Reconnaître la spécificité « île montagne »

« Nous ne menons pas cette action de gaîté de cœur, mais puisque la convention médicale ne reconnaît pas la Corse, alors les médecins libéraux corses ne reconnaissent plus la convention ! », résume le Dr Cyrille Brunel, 49 ans, depuis son cabinet de Furiani. Le porte-parole du collectif, installé comme médecin du sport, estime pourtant qu’une telle situation aurait pu être évitée, si la Cnam avait accepté d’intégrer la spécificité « île montagne » de la Corse au sein de la convention.

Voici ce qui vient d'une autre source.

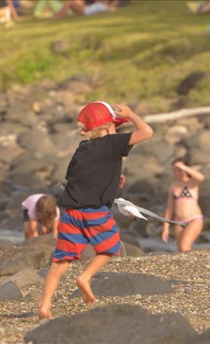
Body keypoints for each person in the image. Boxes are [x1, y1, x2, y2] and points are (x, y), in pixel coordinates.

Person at [38, 101, 154, 319]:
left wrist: (110, 182)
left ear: (86, 130)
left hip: (71, 213)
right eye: (115, 126)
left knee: (59, 262)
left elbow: (76, 177)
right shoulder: (112, 143)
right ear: (108, 127)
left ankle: (45, 305)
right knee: (109, 248)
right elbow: (146, 132)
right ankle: (85, 277)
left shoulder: (82, 149)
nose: (117, 130)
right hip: (95, 212)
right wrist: (130, 114)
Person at [161, 158, 205, 253]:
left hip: (194, 219)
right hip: (179, 222)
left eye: (179, 170)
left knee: (184, 246)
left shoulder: (191, 183)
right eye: (175, 170)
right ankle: (195, 265)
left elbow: (201, 177)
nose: (177, 173)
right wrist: (166, 227)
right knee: (181, 250)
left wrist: (183, 167)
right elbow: (169, 208)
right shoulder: (173, 186)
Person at [53, 0, 118, 20]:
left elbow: (110, 8)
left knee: (70, 2)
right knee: (74, 1)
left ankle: (59, 16)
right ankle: (59, 15)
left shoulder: (103, 7)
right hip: (86, 9)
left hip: (86, 11)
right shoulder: (103, 6)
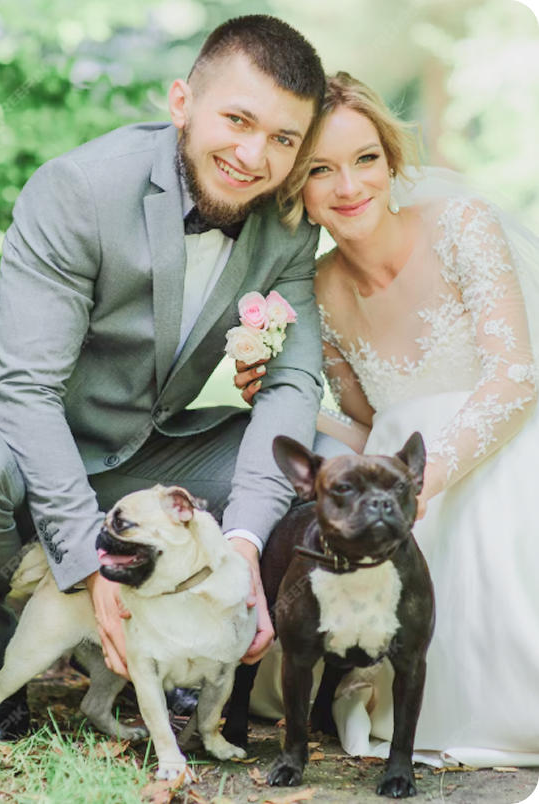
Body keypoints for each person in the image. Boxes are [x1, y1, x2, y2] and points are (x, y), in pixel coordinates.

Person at [0, 16, 352, 739]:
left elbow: (295, 386)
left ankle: (217, 666)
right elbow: (24, 391)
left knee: (335, 472)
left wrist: (242, 543)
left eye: (282, 139)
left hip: (145, 450)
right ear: (182, 102)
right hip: (8, 432)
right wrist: (87, 564)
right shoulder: (78, 189)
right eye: (237, 120)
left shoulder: (290, 226)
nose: (251, 155)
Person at [236, 72, 539, 768]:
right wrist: (285, 403)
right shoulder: (317, 287)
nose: (349, 187)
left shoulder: (464, 226)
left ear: (391, 159)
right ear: (296, 189)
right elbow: (369, 425)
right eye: (321, 170)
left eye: (365, 158)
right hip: (393, 481)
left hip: (495, 449)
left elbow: (516, 376)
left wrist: (427, 478)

Concrètement, les médecins demandent l’utilisation trimestrielle de la visite longue, la possibilité de cumuler à taux plein un acte clinique avec un acte technique (dans la limite de deux actes au maximum) ou encore deux actes techniques. Ainsi que la possibilité d’appliquer des majorations locales pour les consultations complexes et très complexes ou l’ouverture d’un accès au secteur 2 pour tous.

Tour de chauffe en mars

Faute d’avoir obtenu satisfaction, les 300 membres du ML Corsica ont tenu en mars un séminaire sur les modalités et les conséquences de la procédure de déconventionnement. Une centaine de praticiens avaient alors fait le déplacement pour ce tour de chauffe. Cinquante d’entre eux ont donc, depuis, pris leur décision et officialiseront ce samedi leur demande de sortie du système conventionnel.

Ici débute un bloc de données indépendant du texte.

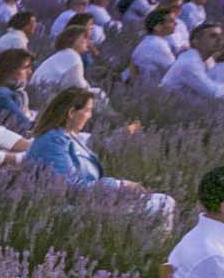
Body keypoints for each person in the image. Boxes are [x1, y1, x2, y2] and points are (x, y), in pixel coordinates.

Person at [23, 89, 175, 226]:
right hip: (73, 210)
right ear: (71, 113)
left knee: (162, 201)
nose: (90, 116)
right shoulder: (54, 140)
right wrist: (119, 185)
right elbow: (69, 187)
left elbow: (101, 144)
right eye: (87, 110)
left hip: (90, 201)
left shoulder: (68, 136)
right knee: (163, 204)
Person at [0, 49, 36, 134]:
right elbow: (25, 123)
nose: (30, 72)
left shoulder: (15, 93)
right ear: (10, 70)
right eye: (25, 68)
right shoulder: (0, 94)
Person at [30, 25, 94, 95]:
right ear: (73, 39)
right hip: (47, 97)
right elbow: (78, 85)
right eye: (85, 37)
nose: (88, 41)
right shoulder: (72, 56)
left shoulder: (63, 54)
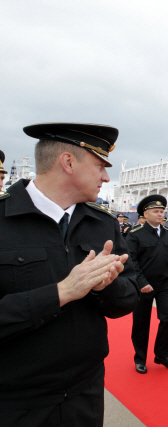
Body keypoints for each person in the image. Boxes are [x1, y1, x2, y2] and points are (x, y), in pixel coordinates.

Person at [0, 122, 138, 426]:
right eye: (101, 165)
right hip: (16, 402)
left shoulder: (103, 224)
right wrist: (61, 292)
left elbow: (128, 297)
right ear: (68, 162)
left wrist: (105, 286)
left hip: (85, 395)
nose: (105, 176)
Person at [127, 195, 168, 374]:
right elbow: (131, 261)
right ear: (145, 213)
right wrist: (141, 282)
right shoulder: (135, 235)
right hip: (143, 285)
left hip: (164, 284)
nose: (160, 214)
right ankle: (140, 358)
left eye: (162, 211)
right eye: (156, 211)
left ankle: (162, 355)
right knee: (141, 323)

Sans revirement possible en cas de gages de la Cnam ? Cette dernière vient d’annoncer ce vendredi une « séance de clôture » des négociations le 16 mai, en vue d’un « texte définitif » dans les 48 heures. Et dans son courrier adressé aux syndicats, le DG de la caisse y déclare rester « attentif aux situations spécifiques des territoires ultramarins et de la Corse sur lesquelles la convention devra apporter des réponses efficaces ». « Il faut voir dans notre action une grève de la convention. C’est tout sauf un simple coup de semonce, mais en programmant notre sortie du système conventionnel au 1er octobre, nous laissons six mois aux pouvoirs publics pour revoir leur copie », résume l’enfant du pays, le Dr Stephan Tafani, généraliste de 48 ans installé à Porto-Vecchio et membre du collectif.

Bricolage de la Cnam

Pour autant, le Dr Cyrille Brunel reste dubitatif « L’Assurance-maladie inscrira probablement le terme de « l’île montagne » dans les documents de négociations, histoire de, mais sans que cela ne soit suivi d’effet », prédit le praticien. Pire, selon lui, il se murmure que pour résoudre les difficultés d’accès aux soins, la Cnam envisagerait de faire venir des médecins depuis le continent « billet d’avion et hôtel compris », pour exercer de temps en temps en Corse. « Ce n’est pas un projet à long terme. C’est du bricolage et une insulte pour nous », fulmine le Dr Brunel. Qui conclut, incrédule : « On ne valorise pas les 600 médecins libéraux qui exercent en Corse dans un système dégradé, mais on serait prêt à dépenser de l’argent pour contourner les difficultés d’accès aux soins plutôt que de créer les conditions d’attractivité pour que des praticiens viennent s’installer durablement sur l’île… ».